# belt drive made and fitted



## Justmental (Dec 31, 2014)

been making the bits for my belt drive over the last few weeks.
wish i had started it as soon as i got me lathe in august.
so much quieter can now hear the radio when machining parts.
and has a better finish on parts.
No more plastic gears rattling away all been removed
next mod x-axis table feed.


----------



## MCRIPPPer (Dec 31, 2014)

looks great. i intend to one day make one for my mill. already made one for my lathe.


----------



## Wizard69 (Jan 1, 2015)

Nice work, looks really professional.


----------



## Justmental (Jan 1, 2015)

MCRIPPPer said:


> looks great. i intend to one day make one for my mill. already made one for my lathe.

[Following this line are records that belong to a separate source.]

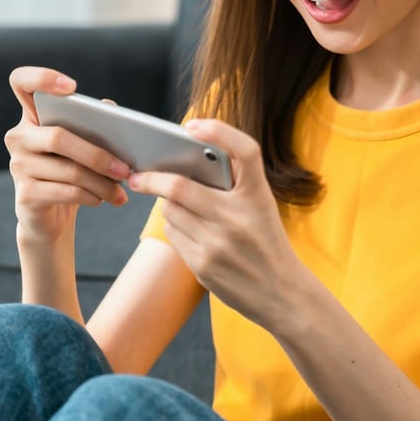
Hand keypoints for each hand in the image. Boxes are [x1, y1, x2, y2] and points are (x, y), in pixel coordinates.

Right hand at [4, 67, 131, 241]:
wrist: (51, 219)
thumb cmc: (70, 173)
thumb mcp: (82, 147)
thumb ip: (93, 124)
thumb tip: (111, 110)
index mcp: (32, 116)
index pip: (22, 83)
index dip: (42, 78)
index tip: (72, 87)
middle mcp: (18, 137)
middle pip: (58, 137)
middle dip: (98, 154)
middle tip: (125, 169)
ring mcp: (18, 166)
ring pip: (68, 169)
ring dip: (101, 182)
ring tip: (121, 189)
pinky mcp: (25, 195)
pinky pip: (65, 192)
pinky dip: (90, 196)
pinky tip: (103, 199)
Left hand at [126, 118, 305, 328]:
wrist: (283, 294)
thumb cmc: (268, 241)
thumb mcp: (262, 206)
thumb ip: (235, 182)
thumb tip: (186, 160)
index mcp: (258, 195)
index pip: (244, 150)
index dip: (219, 131)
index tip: (192, 126)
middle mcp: (238, 216)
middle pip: (179, 186)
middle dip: (152, 179)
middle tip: (137, 175)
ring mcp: (218, 243)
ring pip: (170, 210)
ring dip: (166, 204)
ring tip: (172, 204)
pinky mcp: (203, 265)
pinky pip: (173, 234)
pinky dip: (174, 226)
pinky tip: (186, 229)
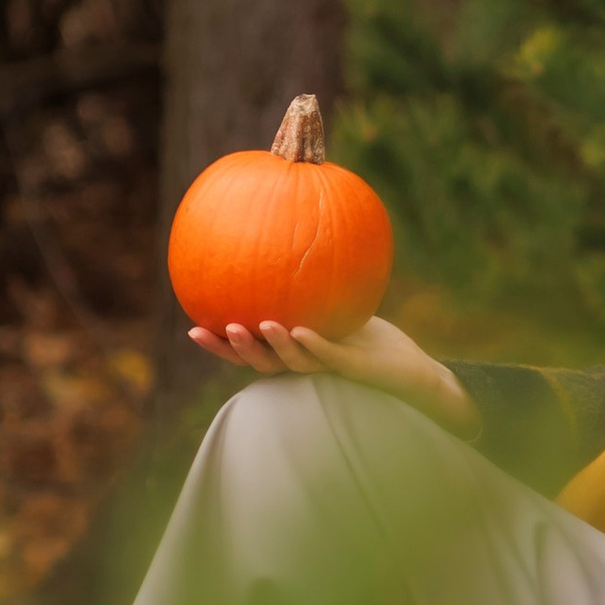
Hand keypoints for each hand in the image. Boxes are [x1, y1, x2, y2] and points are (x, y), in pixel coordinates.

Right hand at [187, 309, 478, 438]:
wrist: (413, 370)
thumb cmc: (374, 337)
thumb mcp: (339, 303)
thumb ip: (312, 283)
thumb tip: (289, 234)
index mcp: (294, 353)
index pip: (249, 353)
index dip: (220, 347)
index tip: (191, 328)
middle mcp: (306, 364)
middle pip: (261, 363)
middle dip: (235, 350)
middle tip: (212, 329)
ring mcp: (328, 367)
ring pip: (291, 361)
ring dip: (270, 346)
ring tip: (254, 325)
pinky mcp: (353, 367)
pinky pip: (328, 355)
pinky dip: (312, 344)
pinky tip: (299, 329)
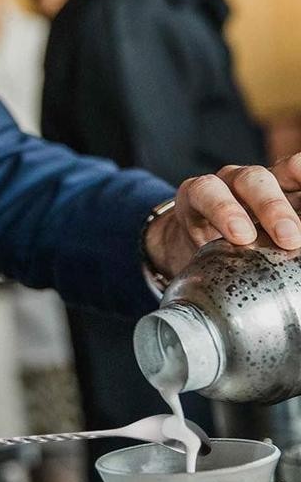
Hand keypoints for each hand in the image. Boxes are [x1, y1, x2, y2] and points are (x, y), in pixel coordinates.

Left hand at [145, 156, 300, 278]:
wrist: (197, 233)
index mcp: (198, 195)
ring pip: (279, 174)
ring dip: (291, 203)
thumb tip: (197, 308)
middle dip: (271, 208)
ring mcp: (258, 180)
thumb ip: (197, 269)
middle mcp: (229, 181)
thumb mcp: (191, 256)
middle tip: (288, 238)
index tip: (241, 237)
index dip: (223, 209)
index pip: (205, 192)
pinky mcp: (283, 182)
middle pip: (249, 182)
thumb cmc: (196, 246)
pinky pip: (295, 172)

it is well worth the effort doing it runs so much smoother now.
it's nice to hear the radio now whilst machining.


----------



## velocette (Jan 1, 2015)

Hi
Great job very well done another convert to belt drives. 
Never understood why they ever built them with gear drives to start with.
Perhaps it was to let the neighbors know that you had a milling machine and were using it.
Converted my X2 mill to belt drive and pleased with the result. 
Took the liberty of adding a PDF file to give other would be belt drive converters some encouragement to get started on making life a whole lot quieter.

Eric 

View attachment X2-belt-drive-assembly-full.pdf


----------



## chucketn (Jan 1, 2015)

MCRIPPPer said:


> looks great. i intend to one day make one for my mill. already made one for my lathe.


 
McRipper, did you use a 'v' belt or timing type belt?

Chuck


----------



## MCRIPPPer (Jan 1, 2015)

i used a "poly v" belt. http://www.homemodelenginemachinist.com/showthread.php?t=22736


----------



## chucketn (Jan 1, 2015)

MCRIPPPer said:


> i used a "poly v" belt. http://www.homemodelenginemachinist.com/showthread.php?t=22736


 
Sorry to hijack, but did/have you experienced any slippage on the lathe?
I'm getting ready yo add a jackshaft and possibly a more powerful motor to my 7x.

Chuck


----------



## MCRIPPPer (Jan 1, 2015)

it slips if the tool catches too much material al low speed. there is no slip at higher speeds and the motor controller will overload if too much material is removed. it has MUCH more torque capability than the old toothed belt direct to the motor. i can machine about 4mm doc on aluminum 3/4 od al low rpm!!! but its also modded to improve rigidity to make it able to do that. on larger things like 2"+ i can machine .75mm per side at a fast feed.


----------



## xpylonracer (Jan 2, 2015)

Hi Eric

When I saw your notice re Belt Conversion and your handle of Velocette, thought you were speaking about  the belt conversion from the crankshaft to the clutch for the bike, gets rid of the oil leaks from the primary drive oil bath.
Emgee


----------